Sebagaimana disampaikan mantan Pangulu Nagori Buntu Bayu, Januar Sinaga, dibangunnya kembali eks puing m-puing PKS itu, terlaksana setelah Pemkab Simalungun menerbitkan izin prinsip.

Ini dimohonkan Dadang Pramono da  ditemani mantan ketua Komisi I DPRD Simalungun periode 2006 - 2009, Ruslan Purba yang juga warga di Kecamatan Bosar Maligas, Kabupaten Simalungun.

Miris, Metua DPRD Kabupaten Simalungun, Johalim Purba tidak sependapat dengan UU Tipikor. Setelah dikonfirmasi, bahwa Dadang Pramono diduga menerima fee ratusan juta rupiah dari pihak pengusaha.

"Kalau untuk pengurusan surat-surat belum tentu gratifikasi.

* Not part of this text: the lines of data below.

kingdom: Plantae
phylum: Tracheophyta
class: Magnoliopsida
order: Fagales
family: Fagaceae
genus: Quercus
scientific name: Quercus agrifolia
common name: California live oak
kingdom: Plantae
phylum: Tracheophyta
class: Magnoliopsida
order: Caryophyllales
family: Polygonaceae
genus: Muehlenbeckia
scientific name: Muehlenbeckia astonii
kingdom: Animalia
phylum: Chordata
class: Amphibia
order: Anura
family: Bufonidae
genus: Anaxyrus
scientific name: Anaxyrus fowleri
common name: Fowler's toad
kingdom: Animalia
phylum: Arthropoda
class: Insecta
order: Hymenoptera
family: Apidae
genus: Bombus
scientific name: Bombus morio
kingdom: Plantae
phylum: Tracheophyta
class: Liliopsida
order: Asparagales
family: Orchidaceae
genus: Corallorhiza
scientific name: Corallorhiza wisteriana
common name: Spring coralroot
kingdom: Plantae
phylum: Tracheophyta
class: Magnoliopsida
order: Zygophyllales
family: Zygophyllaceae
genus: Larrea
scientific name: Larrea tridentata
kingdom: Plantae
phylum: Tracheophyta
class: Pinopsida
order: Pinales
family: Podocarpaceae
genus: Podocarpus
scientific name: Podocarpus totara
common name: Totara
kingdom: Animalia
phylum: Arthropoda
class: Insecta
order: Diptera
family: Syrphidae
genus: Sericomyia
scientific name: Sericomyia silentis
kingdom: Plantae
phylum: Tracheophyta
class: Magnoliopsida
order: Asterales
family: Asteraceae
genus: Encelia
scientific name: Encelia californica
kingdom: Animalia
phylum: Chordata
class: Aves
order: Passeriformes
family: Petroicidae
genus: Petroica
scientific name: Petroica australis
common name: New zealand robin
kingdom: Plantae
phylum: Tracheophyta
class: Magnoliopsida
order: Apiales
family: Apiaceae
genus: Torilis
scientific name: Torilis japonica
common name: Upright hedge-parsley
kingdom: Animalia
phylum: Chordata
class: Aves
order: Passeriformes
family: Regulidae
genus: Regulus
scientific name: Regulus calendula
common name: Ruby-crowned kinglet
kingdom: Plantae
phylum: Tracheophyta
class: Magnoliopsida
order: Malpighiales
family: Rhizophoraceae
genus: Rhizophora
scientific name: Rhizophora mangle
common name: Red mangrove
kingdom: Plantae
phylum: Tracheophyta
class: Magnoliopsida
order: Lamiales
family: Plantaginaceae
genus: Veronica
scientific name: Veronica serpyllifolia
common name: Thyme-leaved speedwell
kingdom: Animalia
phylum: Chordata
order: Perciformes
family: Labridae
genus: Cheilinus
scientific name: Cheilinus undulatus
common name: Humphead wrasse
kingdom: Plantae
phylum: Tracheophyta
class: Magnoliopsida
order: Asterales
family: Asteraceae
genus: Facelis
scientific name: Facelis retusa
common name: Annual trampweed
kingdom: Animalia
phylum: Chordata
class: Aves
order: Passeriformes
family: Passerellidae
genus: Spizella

Kalau sesuai dengan besaran yang ditetapkan pemerintah," tulis WhatsApp (WA) politisi Martai Demokrat Kabupaten Simalungun itu, sebelumnya.

Soal adanya kunjungan Komisi I DPRD Simalungun dalam rangka beraudensi terkait persoalan yang terjadi atas lahan eks HTI di Kecamatan Hatonduhan yang telah dilepas Menhut RI, dibenarkan Kepala KPH II Siantar, Djonner Efendi Sidabutar.

"Ada beberapa kali DPRD Simalungun audensi kesini. Ada pak Dadang dari Komisi I beserta 10 orang lainnya berkunjung kesini membicarakan HTI," ungkap Djonner 

Saat ditanya ada ketidak puasan dari beberapa orang terhadap pembagian lahan, Djonner menuturkan, bukan kapasitas pihaknya menanggapi.

"Apa cukup beretika kami menanggapi, sementara yang melepas lahan itu Menteri Kehutanan (Menhut)," jawabnya.